Repeat the lines below word for word, without the pictures.
----------
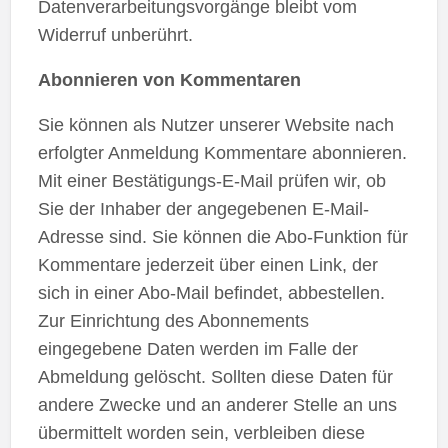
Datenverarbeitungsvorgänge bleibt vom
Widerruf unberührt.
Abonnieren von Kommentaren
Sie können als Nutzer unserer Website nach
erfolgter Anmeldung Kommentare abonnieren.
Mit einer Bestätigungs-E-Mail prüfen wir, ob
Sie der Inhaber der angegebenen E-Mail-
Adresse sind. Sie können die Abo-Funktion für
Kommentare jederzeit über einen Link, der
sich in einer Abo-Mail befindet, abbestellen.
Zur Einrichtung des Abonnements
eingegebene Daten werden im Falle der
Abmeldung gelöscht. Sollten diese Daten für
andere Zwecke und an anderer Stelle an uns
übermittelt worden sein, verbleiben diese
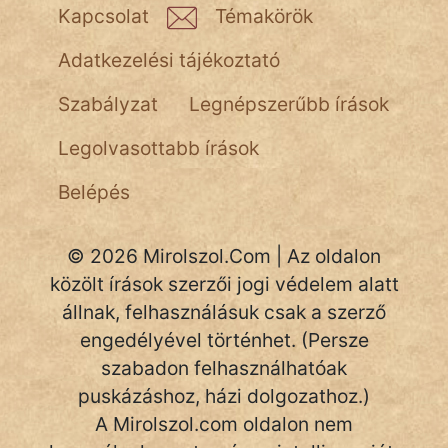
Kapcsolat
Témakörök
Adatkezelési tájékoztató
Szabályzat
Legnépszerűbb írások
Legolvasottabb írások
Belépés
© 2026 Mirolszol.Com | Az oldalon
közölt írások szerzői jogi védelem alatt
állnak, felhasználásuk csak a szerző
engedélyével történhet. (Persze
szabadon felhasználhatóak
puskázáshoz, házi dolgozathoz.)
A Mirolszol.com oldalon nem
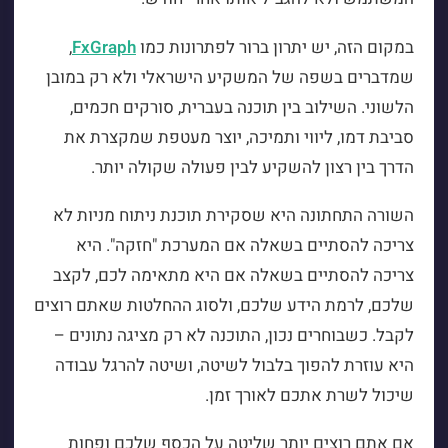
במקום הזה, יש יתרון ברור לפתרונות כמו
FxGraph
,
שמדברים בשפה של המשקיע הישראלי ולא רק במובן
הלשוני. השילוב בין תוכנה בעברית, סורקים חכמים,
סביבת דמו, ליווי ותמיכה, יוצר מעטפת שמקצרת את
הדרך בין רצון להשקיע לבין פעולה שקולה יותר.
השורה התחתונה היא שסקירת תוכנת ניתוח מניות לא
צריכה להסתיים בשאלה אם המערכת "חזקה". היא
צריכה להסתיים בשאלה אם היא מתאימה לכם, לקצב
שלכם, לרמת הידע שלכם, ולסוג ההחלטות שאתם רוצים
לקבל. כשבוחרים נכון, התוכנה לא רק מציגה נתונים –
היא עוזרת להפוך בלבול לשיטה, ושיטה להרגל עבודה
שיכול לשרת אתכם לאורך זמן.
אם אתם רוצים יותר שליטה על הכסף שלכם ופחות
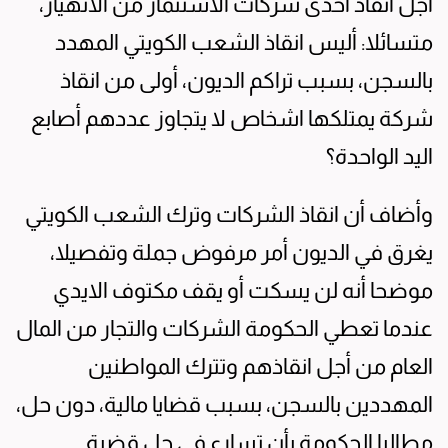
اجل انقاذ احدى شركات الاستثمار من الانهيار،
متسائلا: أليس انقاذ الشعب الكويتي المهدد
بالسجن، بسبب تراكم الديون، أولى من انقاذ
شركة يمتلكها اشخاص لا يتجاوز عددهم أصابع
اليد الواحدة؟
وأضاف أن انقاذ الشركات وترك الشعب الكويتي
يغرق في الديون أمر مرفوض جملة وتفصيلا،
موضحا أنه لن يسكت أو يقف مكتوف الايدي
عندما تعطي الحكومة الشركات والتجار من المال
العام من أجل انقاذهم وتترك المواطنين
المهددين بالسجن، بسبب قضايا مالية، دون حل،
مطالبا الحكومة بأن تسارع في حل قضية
----------
Answer space -
Datenverarbeitungsvorgänge bleibt vom
Widerruf unberührt.
Abonnieren von Kommentaren
Sie können als Nutzer unserer Website nach
erfolgter Anmeldung Kommentare abonnieren.
Mit einer Bestätigungs-E-Mail prüfen wir, ob
Sie der Inhaber der angegebenen E-Mail-
Adresse sind. Sie können die Abo-Funktion für
Kommentare jederzeit über einen Link, der
sich in einer Abo-Mail befindet, abbestellen.
Zur Einrichtung des Abonnements
eingegebene Daten werden im Falle der
Abmeldung gelöscht. Sollten diese Daten für
andere Zwecke und an anderer Stelle an uns
übermittelt worden sein, verbleiben diese
Kapcsolat
Témakörök
Adatkezelési tájékoztató
Szabályzat
Legnépszerűbb írások
Legolvasottabb írások
Belépés
© 2026 Mirolszol.Com | Az oldalon
közölt írások szerzői jogi védelem alatt
állnak, felhasználásuk csak a szerző
engedélyével történhet. (Persze
szabadon felhasználhatóak
puskázáshoz, házi dolgozathoz.)
A Mirolszol.com oldalon nem
במקום הזה, יש יתרון ברור לפתרונות כמו
FxGraph
,
שמדברים בשפה של המשקיע הישראלי ולא רק במובן
הלשוני. השילוב בין תוכנה בעברית, סורקים חכמים,
סביבת דמו, ליווי ותמיכה, יוצר מעטפת שמקצרת את
הדרך בין רצון להשקיע לבין פעולה שקולה יותר.
השורה התחתונה היא שסקירת תוכנת ניתוח מניות לא
צריכה להסתיים בשאלה אם המערכת "חזקה". היא
צריכה להסתיים בשאלה אם היא מתאימה לכם, לקצב
שלכם, לרמת הידע שלכם, ולסוג ההחלטות שאתם רוצים
לקבל. כשבוחרים נכון, התוכנה לא רק מציגה נתונים –
היא עוזרת להפוך בלבול לשיטה, ושיטה להרגל עבודה
שיכול לשרת אתכם לאורך זמן.
אם אתם רוצים יותר שליטה על הכסף שלכם ופחות
اجل انقاذ احدى شركات الاستثمار من الانهيار،
متسائلا: أليس انقاذ الشعب الكويتي المهدد
بالسجن، بسبب تراكم الديون، أولى من انقاذ
شركة يمتلكها اشخاص لا يتجاوز عددهم أصابع
اليد الواحدة؟
وأضاف أن انقاذ الشركات وترك الشعب الكويتي
يغرق في الديون أمر مرفوض جملة وتفصيلا،
موضحا أنه لن يسكت أو يقف مكتوف الايدي
عندما تعطي الحكومة الشركات والتجار من المال
العام من أجل انقاذهم وتترك المواطنين
المهددين بالسجن، بسبب قضايا مالية، دون حل،
مطالبا الحكومة بأن تسارع في حل قضية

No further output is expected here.